* Your objective
Would you repeat the data below exactly, taking out the images?

◆ ◆ ◆ ◆ ◆ ◆ ◆

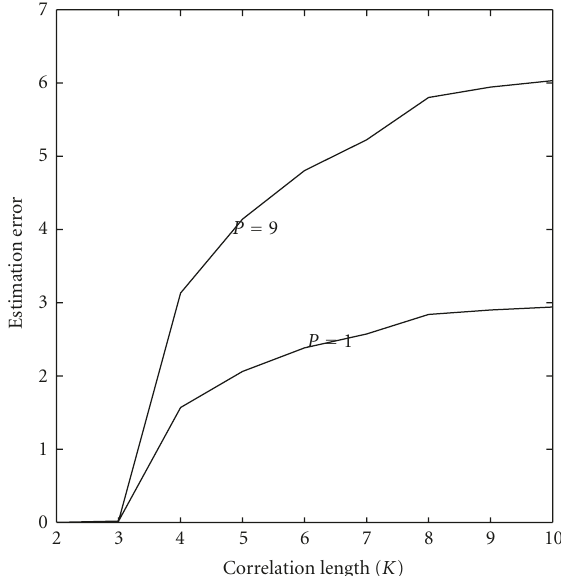
Figure 12: Estimation error of the covariance matrix of the noise according to its spatial correlation length with P = 1 and P = 9.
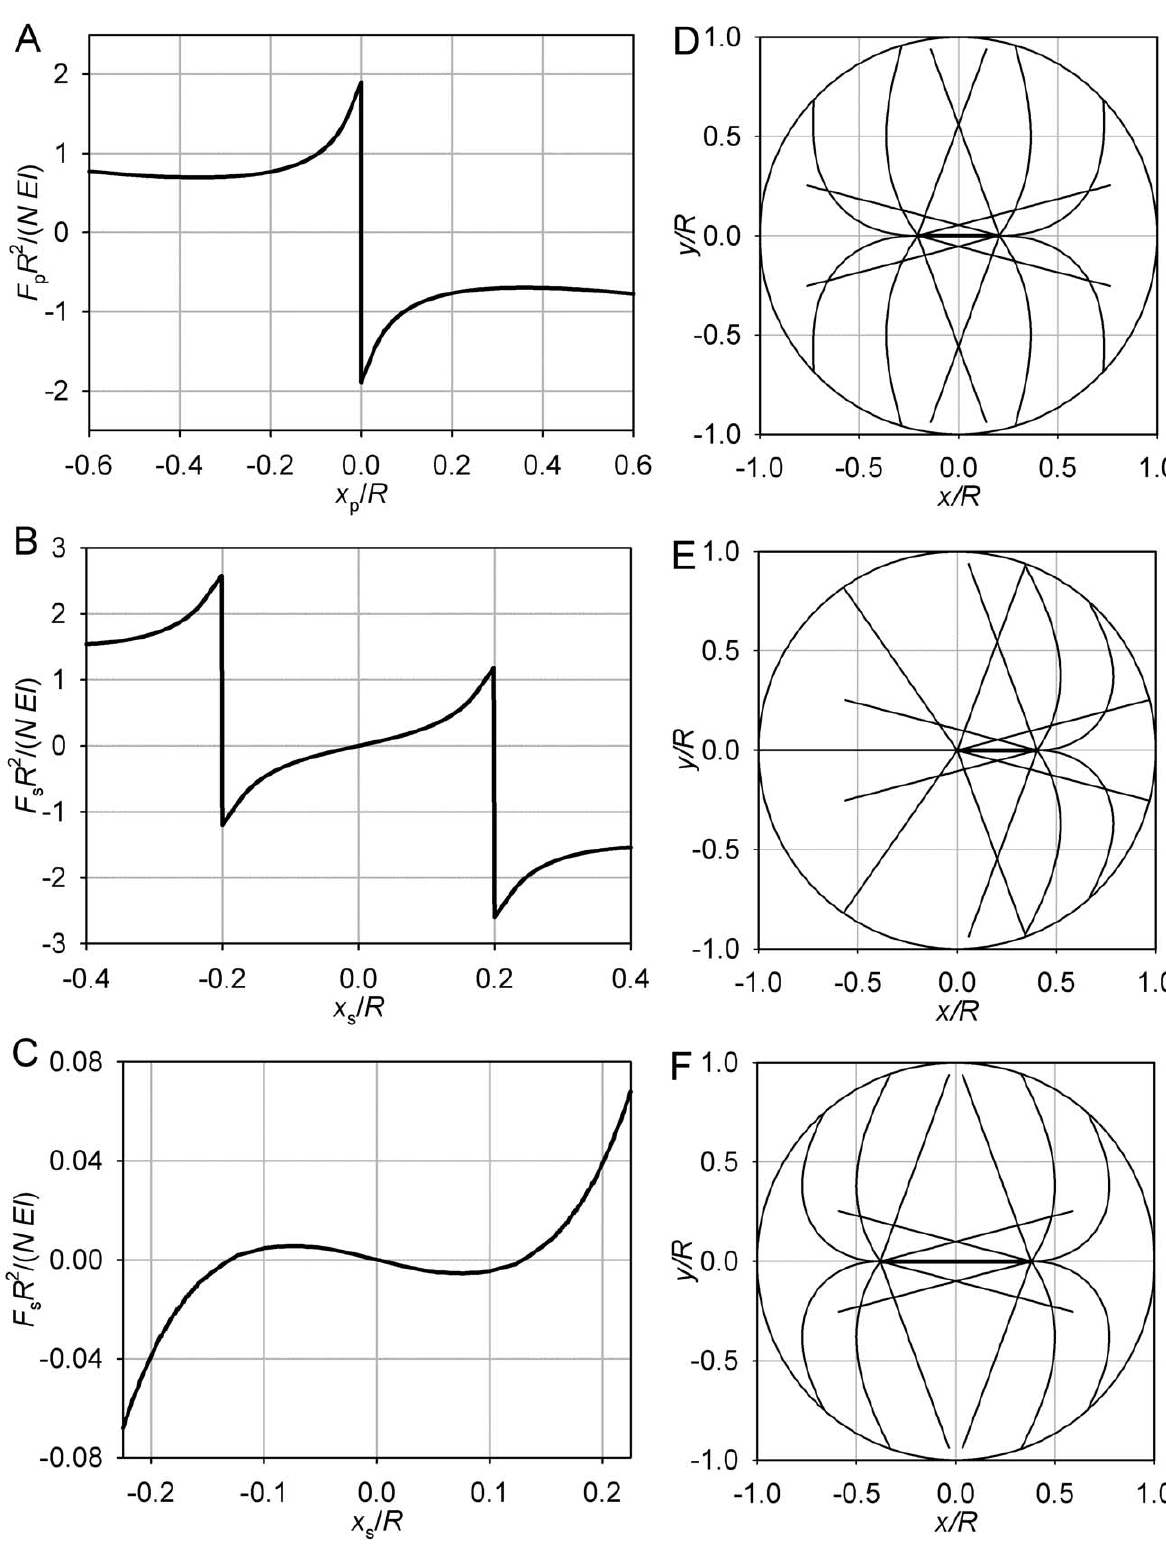
Figure 7. Special case of L = R , h max = p . (A) Pole force function. (B) Spindle force function, S =0.4 R . (C) Spindle force function, S =0.75 R . (D) Unstable symmetric equilibrium, S =0.4 R . (E) Stable asymmetric equilibrium, S =0.4 R . (F) Stable symmetric equilibrium, S =0.75 R . Plotting conventions as in Fig. 3.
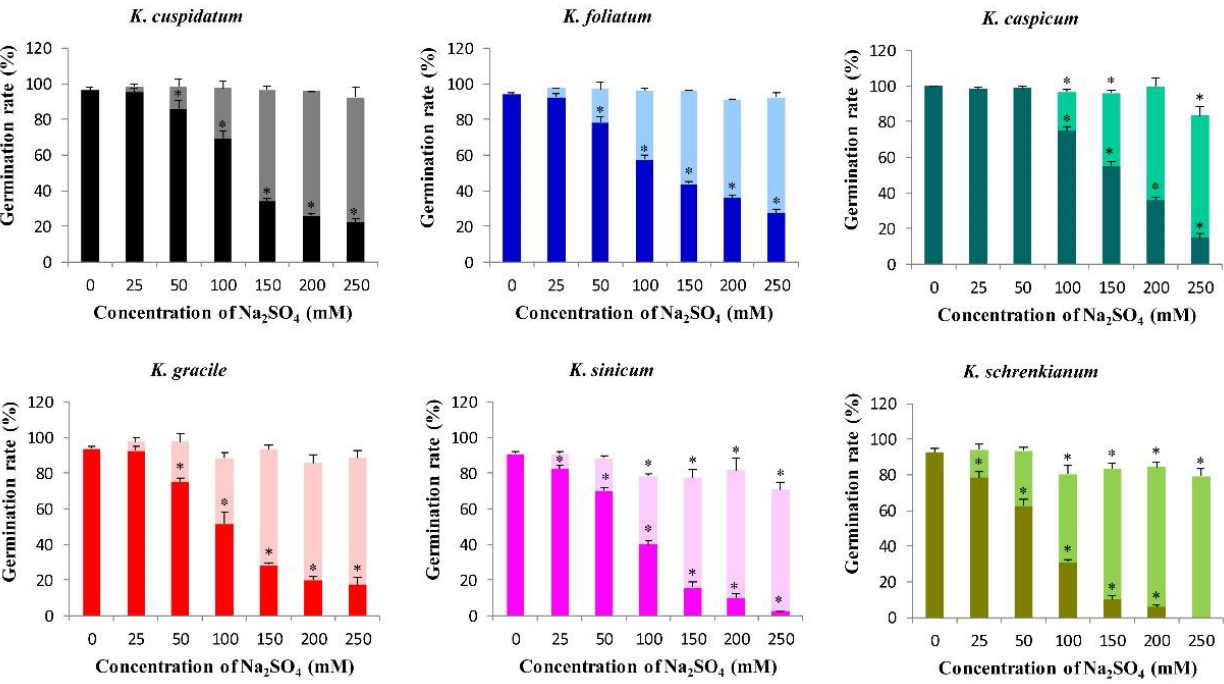
Figure 7. Total germination percentages after 14 days at the indicated Na 2 SO 4 concentrations in the six studied Kalidium species. Germination rates (%, means and standard deviations) of the six Kalidium species after treatments with indicated concentrations of Na 2 SO 4 (0, 25, 50, 100, 150, 200, and 250 mM) after 7 days. The dark bars indicate germination rates after the treatments and light bars the total percentages that germinated during the recovery treatment in distilled water with additional 7 days. Asterisks indicate significant differences in each condition respect to the corresponding control (according to Dunnet test, p < 0.05).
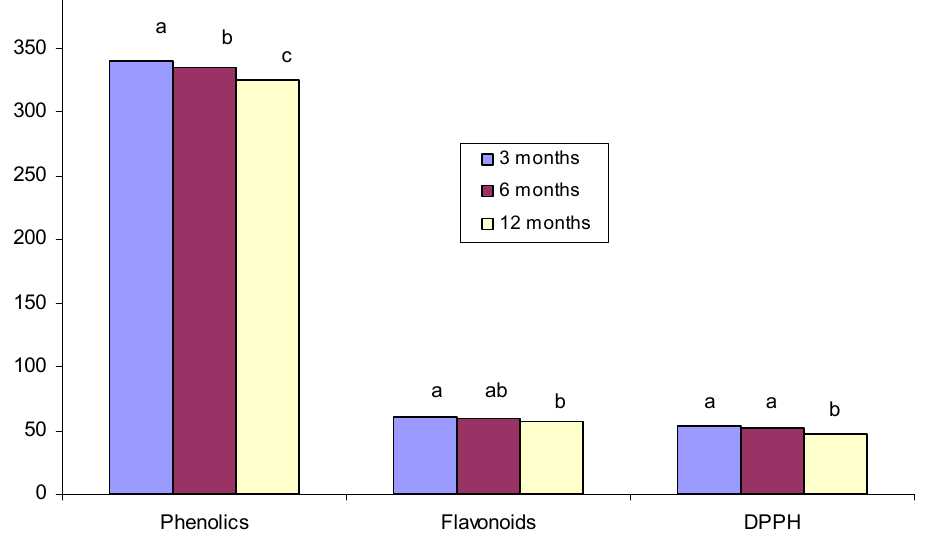
Figure 4. Mean phenolic and flavonoid contents and DPPH free radical-scavenging activities in Tualang honey samples (n = 14) stored in different conditions for three, six or twelve months. Different letters (a, b and c) indicate significant differences ( p <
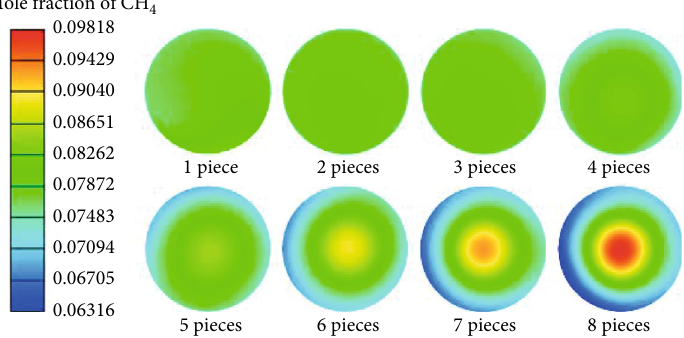
Figure 3: E ff ect of the number of helical blades in the mixing zone on the uniformity.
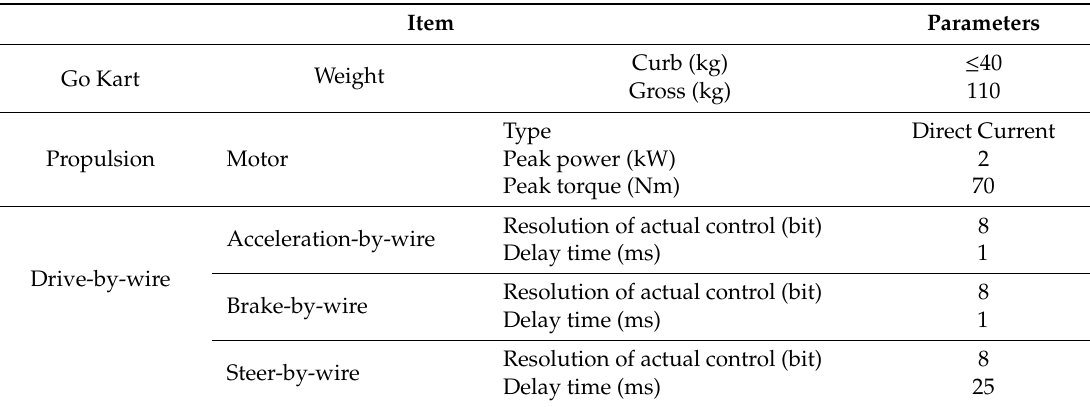
Figure 15. The system verification of drive-by-wire: ( a ) remote control to go straight; ( b ) remote control to turn left; ( c ) remote control to turn right under the passenger mode. Table 2. The main specifications of the go kart.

◆ ◆ ◆ ◆ ◆ ◆ ◆

* Answer box
Figure 12: Estimation error of the covariance matrix of the noise according to its spatial correlation length with P = 1 and P = 9.
Figure 7. Special case of L = R , h max = p . (A) Pole force function. (B) Spindle force function, S =0.4 R . (C) Spindle force function, S =0.75 R . (D) Unstable symmetric equilibrium, S =0.4 R . (E) Stable asymmetric equilibrium, S =0.4 R . (F) Stable symmetric equilibrium, S =0.75 R . Plotting conventions as in Fig. 3.
Figure 7. Total germination percentages after 14 days at the indicated Na 2 SO 4 concentrations in the six studied Kalidium species. Germination rates (%, means and standard deviations) of the six Kalidium species after treatments with indicated concentrations of Na 2 SO 4 (0, 25, 50, 100, 150, 200, and 250 mM) after 7 days. The dark bars indicate germination rates after the treatments and light bars the total percentages that germinated during the recovery treatment in distilled water with additional 7 days. Asterisks indicate significant differences in each condition respect to the corresponding control (according to Dunnet test, p < 0.05).
Figure 4. Mean phenolic and flavonoid contents and DPPH free radical-scavenging activities in Tualang honey samples (n = 14) stored in different conditions for three, six or twelve months. Different letters (a, b and c) indicate significant differences ( p <
Figure 3: E ff ect of the number of helical blades in the mixing zone on the uniformity.
Figure 15. The system verification of drive-by-wire: ( a ) remote control to go straight; ( b ) remote control to turn left; ( c ) remote control to turn right under the passenger mode. Table 2. The main specifications of the go kart.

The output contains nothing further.